P. Beanstandungen und Mängel

  1. Der Kunde wird gebeten, erkennbare Beanstandungen unverzüglich während der Führung mitzuteilen, damit nach Möglichkeit Abhilfe geschaffen werden kann.
  2. Unterlässt der Kunde schuldhaft eine zumutbare Mitteilung, kann er keine Ansprüche wegen solcher Nachteile geltend machen, die bei rechtzeitiger Mitteilung und zumutbarer Abhilfe hätten vermieden werden können.
  3. Gesetzliche Ansprüche des Kunden bleiben im Übrigen unberührt.

Q. Foto-, Film- und Tonaufnahmen sowie Unterlagen

  1. Fotoaufnahmen zu privaten Zwecken sind zulässig, soweit dadurch keine Persönlichkeitsrechte anderer Personen, Hausordnungen oder Aufnahmeverbote von Museen, Kirchen und sonstigen Einrichtungen verletzt werden.
  2. Ton- und Videoaufnahmen der Führung oder wesentlicher Teile ihrer Erläuterungen sind nur mit vorheriger Zustimmung der Gästeführerin zulässig.
  3. Aufnahmen, auf denen die Gästeführerin erkennbar abgebildet oder hörbar ist, dürfen ohne ihre Zustimmung nicht veröffentlicht oder gewerblich genutzt werden, soweit keine gesetzliche Erlaubnis besteht.
  4. Von der Gästeführerin erstellte Texte, Bilder, Karten und sonstige Unterlagen dürfen, soweit sie urheberrechtlich geschützt sind, ohne vorherige Zustimmung nicht vervielfältigt, veröffentlicht, verbreitet oder gewerblich genutzt werden.
  5. Gesetzlich erlaubte Nutzungen bleiben unberührt.

R. Haftung

  1. Die Gästeführerin haftet unbeschränkt für Schäden aus der Verletzung des Lebens, des Körpers oder der Gesundheit, die auf einer vorsätzlichen oder fahrlässigen Pflichtverletzung der Gästeführerin oder einer von ihr eingesetzten Hilfsperson beruhen.
  2. Für sonstige Schäden haftet die Gästeführerin unbeschränkt, wenn diese auf Vorsatz oder grober Fahrlässigkeit beruhen.
  3. Bei leicht fahrlässiger Verletzung einer wesentlichen Vertragspflicht ist die Haftung auf den bei Vertragsschluss vorhersehbaren und vertragstypischen Schaden begrenzt.
  4. Wesentliche Vertragspflichten sind solche Pflichten, deren Erfüllung die ordnungsgemäße Durchführung des Vertrages überhaupt erst ermöglicht und auf deren Einhaltung der Kunde regelmäßig vertrauen darf.
  5. Im Übrigen ist die Haftung für leicht fahrlässig verursachte Schäden ausgeschlossen.
  6. Die vorstehenden Haftungsbeschränkungen gelten auch zugunsten der von der Gästeführerin eingesetzten Guides und sonstigen Erfüllungsgehilfen.
  7. Zwingende gesetzliche Haftungsbestimmungen bleiben unberührt.
  8. Für persönliche Gegenstände der Teilnehmer wird keine Verwahrung übernommen.

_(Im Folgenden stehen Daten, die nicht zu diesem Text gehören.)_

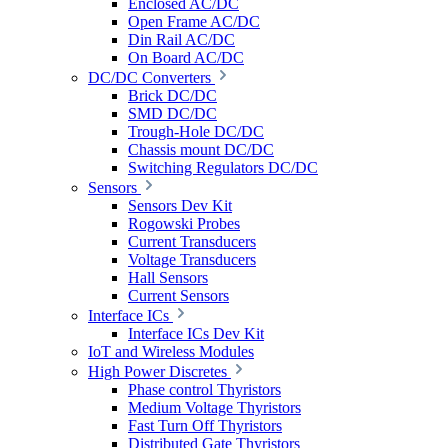
Enclosed AC/DC
Open Frame AC/DC
Din Rail AC/DC
On Board AC/DC
DC/DC Converters
Brick DC/DC
SMD DC/DC
Trough-Hole DC/DC
Chassis mount DC/DC
Switching Regulators DC/DC
Sensors
Sensors Dev Kit
Rogowski Probes
Current Transducers
Voltage Transducers
Hall Sensors
Current Sensors
Interface ICs
Interface ICs Dev Kit
IoT and Wireless Modules
High Power Discretes
Phase control Thyristors
Medium Voltage Thyristors
Fast Turn Off Thyristors
Distributed Gate Thyristors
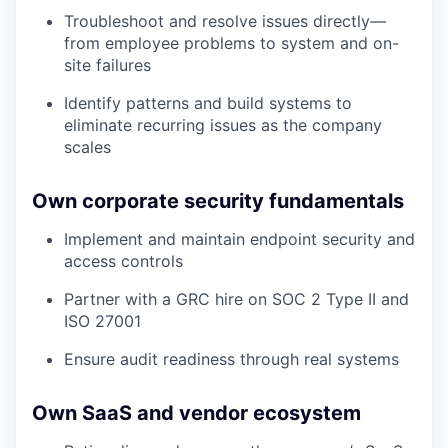
Troubleshoot and resolve issues directly—
from employee problems to system and on-
site failures
Identify patterns and build systems to
eliminate recurring issues as the company
scales
Own corporate security fundamentals
Implement and maintain endpoint security and
access controls
Partner with a GRC hire on SOC 2 Type II and
ISO 27001
Ensure audit readiness through real systems
Own SaaS and vendor ecosystem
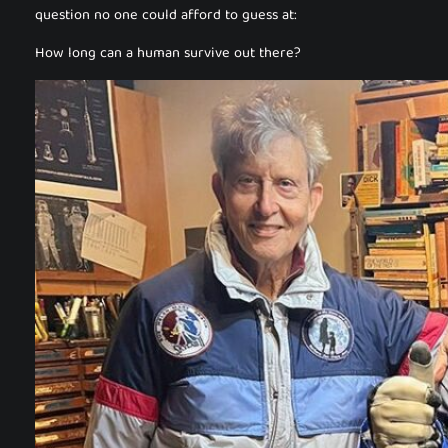
question no one could afford to guess at:
How long can a human survive out there?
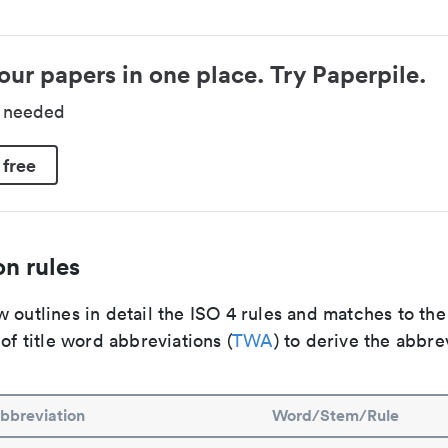
our papers in one place. Try Paperpile.
d needed
 free
n rules
 outlines in detail the ISO 4 rules and matches to th
 of title word abbreviations (
TWA
) to derive the abbre
bbreviation
Word/Stem/Rule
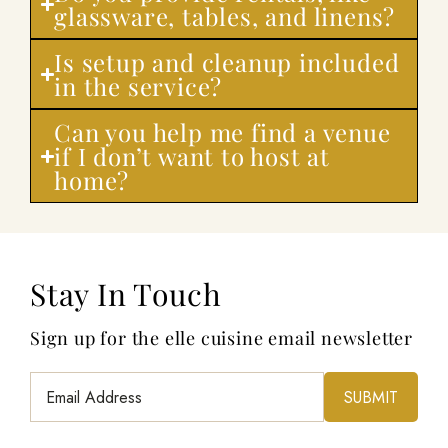
glassware, tables, and linens?
Is setup and cleanup included
in the service?
Can you help me find a venue
if I don’t want to host at
home?
Stay In Touch
Sign up for the elle cuisine email newsletter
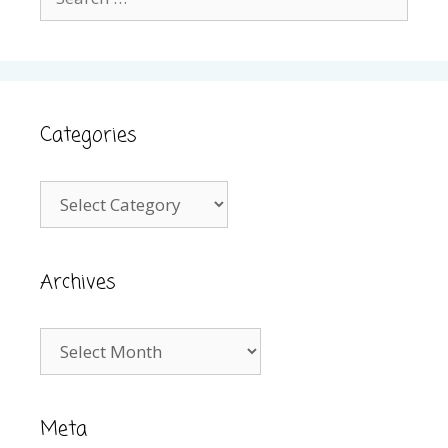
for:
Categories
Categories
Archives
Archives
Meta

Die Haftung nach den vorstehenden Bestimmungen bleibt davon unberührt.

T. Widerrufsrecht bei termingebundenen Führungen

Bei Verträgen über Gästeführungen, die für einen spezifischen Termin oder Zeitraum gebucht werden, besteht gemäß § 312g Abs. 2 Nr. 9 BGB kein gesetzliches Widerrufsrecht.
Das Recht des Kunden, die Buchung nach Maßgabe der in diesen Allgemeinen Geschäftsbedingungen enthaltenen Stornoregelungen zu stornieren, bleibt hiervon unberührt.

U. Datenschutz

Informationen zur Verarbeitung personenbezogener Daten ergeben sich aus der gesonderten Datenschutzerklärung, die auf der Website abrufbar ist.

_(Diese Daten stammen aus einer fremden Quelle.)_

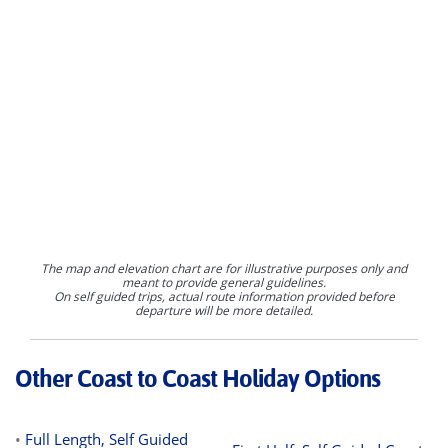
The map and elevation chart are for illustrative purposes only and
meant to provide general guidelines.
On self guided trips, actual route information provided before
departure will be more detailed.
Other Coast to Coast Holiday Options
•
Full Length, Self Guided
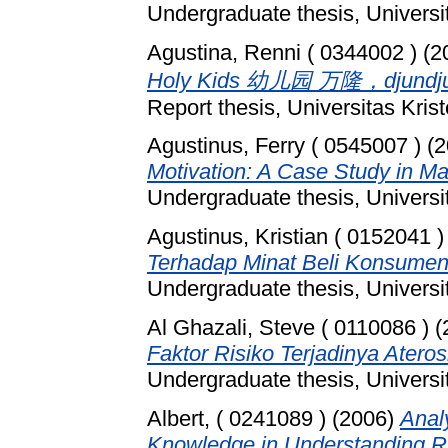
Undergraduate thesis, Universi
Agustina, Renni ( 0344002 )
(2
Holy Kids 幼儿园 万隆，djundj
Report thesis, Universitas Kri
Agustinus, Ferry ( 0545007 )
(2
Motivation: A Case Study in M
Undergraduate thesis, Universi
Agustinus, Kristian ( 0152041 )
Terhadap Minat Beli Konsume
Undergraduate thesis, Universi
Al Ghazali, Steve ( 0110086 )
(
Faktor Risiko Terjadinya Ateros
Undergraduate thesis, Universi
Albert, ( 0241089 )
(2006)
Anal
Knowledge in Understanding Ri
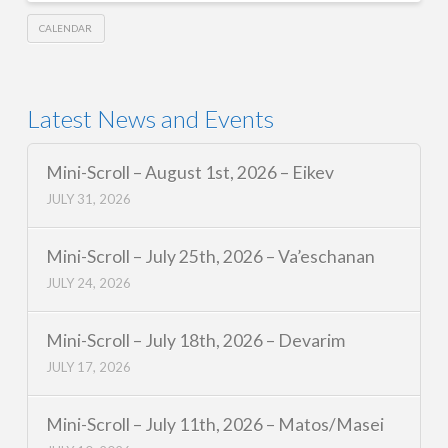
CALENDAR
Latest News and Events
Mini-Scroll – August 1st, 2026 – Eikev
JULY 31, 2026
Mini-Scroll – July 25th, 2026 – Va’eschanan
JULY 24, 2026
Mini-Scroll – July 18th, 2026 – Devarim
JULY 17, 2026
Mini-Scroll – July 11th, 2026 – Matos/Masei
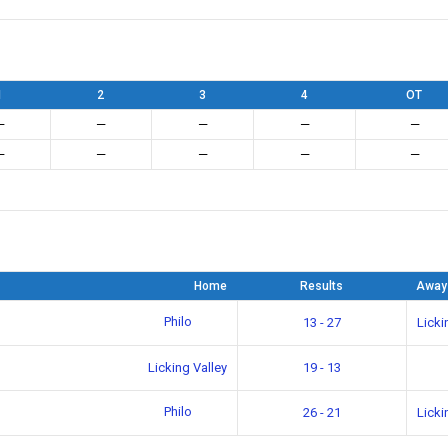
1
2
3
4
OT
—
—
—
—
—
—
—
—
—
—
Home
Results
Away
Philo
13 - 27
Licki
Licking Valley
19 - 13
Philo
26 - 21
Licki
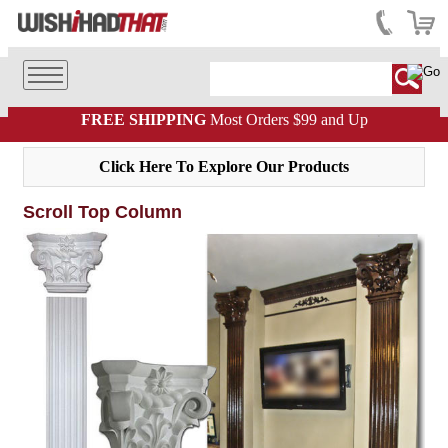
FREE SHIPPING
Most Orders $99 and Up
Click Here To Explore Our Products
Scroll Top Column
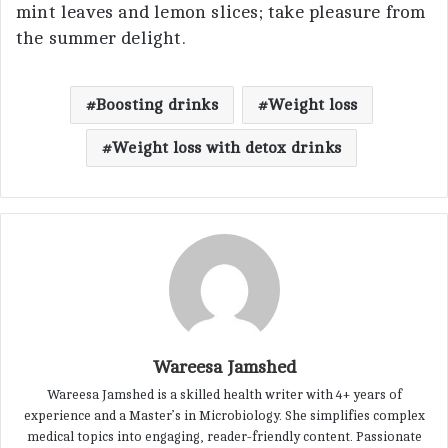
mint leaves and lemon slices; take pleasure from
the summer delight.
Boosting drinks
Weight loss
Weight loss with detox drinks
Wareesa Jamshed
Wareesa Jamshed is a skilled health writer with 4+ years of
experience and a Master’s in Microbiology. She simplifies complex
medical topics into engaging, reader-friendly content. Passionate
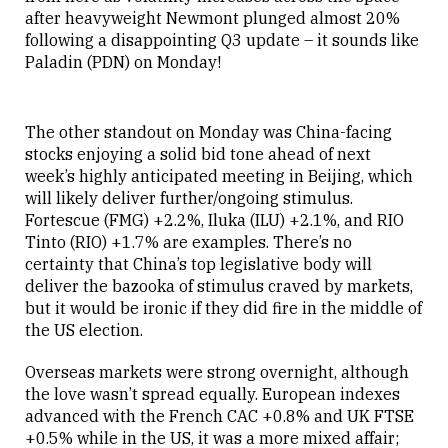
after heavyweight Newmont plunged almost 20%
following a disappointing Q3 update – it sounds like
Paladin (PDN) on Monday!
The other standout on Monday was China-facing
stocks enjoying a solid bid tone ahead of next
week’s highly anticipated meeting in Beijing, which
will likely deliver further/ongoing stimulus.
Fortescue (FMG) +2.2%, Iluka (ILU) +2.1%, and RIO
Tinto (RIO) +1.7% are examples. There’s no
certainty that China’s top legislative body will
deliver the bazooka of stimulus craved by markets,
but it would be ironic if they did fire in the middle of
the US election.
Overseas markets were strong overnight, although
the love wasn’t spread equally. European indexes
advanced with the French CAC +0.8% and UK FTSE
+0.5% while in the US, it was a more mixed affair;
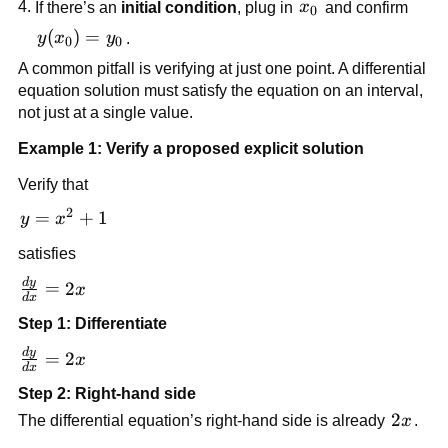
x_0
If there’s an
initial condition
, plug in
x
and confirm
0
y(x_0)
(
)
=
y
x
y
.
0
0
= y_0
A common pitfall is verifying at just one point. A differential
equation solution must satisfy the equation on an interval,
not just at a single value.
Example 1: Verify a proposed explicit solution
Verify that
2
y =
=
+
1
y
x
x^2
satisfies
+ 1
d
y
\frac{dy}
=
2
x
d
x
{dx} =
Step 1: Differentiate
2x
d
y
\frac{dy}
=
2
x
d
x
{dx} =
Step 2: Right-hand side
2x
2x
2
The differential equation’s right-hand side is already
x
.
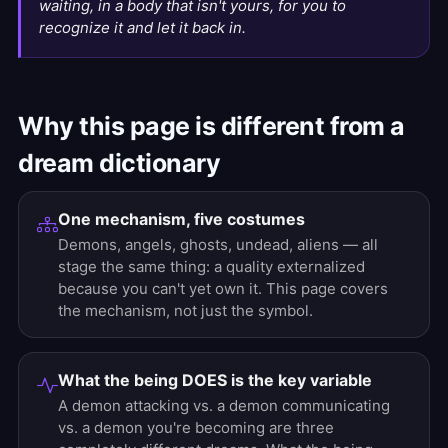
waiting, in a body that isn't yours, for you to
recognize it and let it back in.
Why this page is different from a
dream dictionary
One mechanism, five costumes
Demons, angels, ghosts, undead, aliens — all
stage the same thing: a quality externalized
because you can't yet own it. This page covers
the mechanism, not just the symbol.
What the being DOES is the key variable
A demon attacking vs. a demon communicating
vs. a demon you're becoming are three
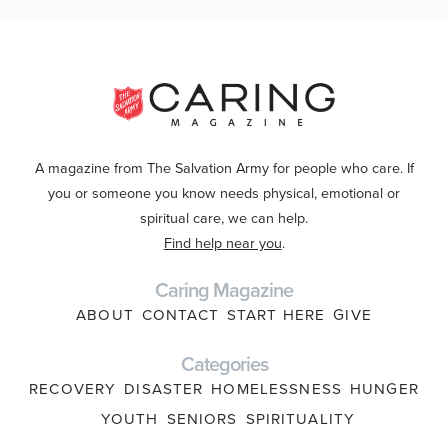
A magazine from The Salvation Army for people who care. If
you or someone you know needs physical, emotional or
spiritual care, we can help.
Find help near you
.
Caring Magazine
ABOUT
CONTACT
START HERE
GIVE
Categories
RECOVERY
DISASTER
HOMELESSNESS
HUNGER
YOUTH
SENIORS
SPIRITUALITY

V. Verbraucherstreitbeilegung

Regina Ebert ist nicht bereit und nicht verpflichtet, an Streitbeilegungsverfahren vor einer Verbraucherschlichtungsstelle teilzunehmen.

W. Schlussbestimmungen

  1. Es gilt das Recht der Bundesrepublik Deutschland.
  2. Gegenüber Verbrauchern gilt diese Rechtswahl nur insoweit, als dadurch nicht der Schutz entzogen wird, der dem Verbraucher durch zwingende Bestimmungen des Staates seines gewöhnlichen Aufenthalts gewährt wird.
  3. Sollten einzelne Bestimmungen dieser Allgemeinen Geschäftsbedingungen unwirksam sein oder werden, bleibt die Wirksamkeit der übrigen Bestimmungen unberührt. An die Stelle der unwirksamen Bestimmung treten die gesetzlichen Regelungen.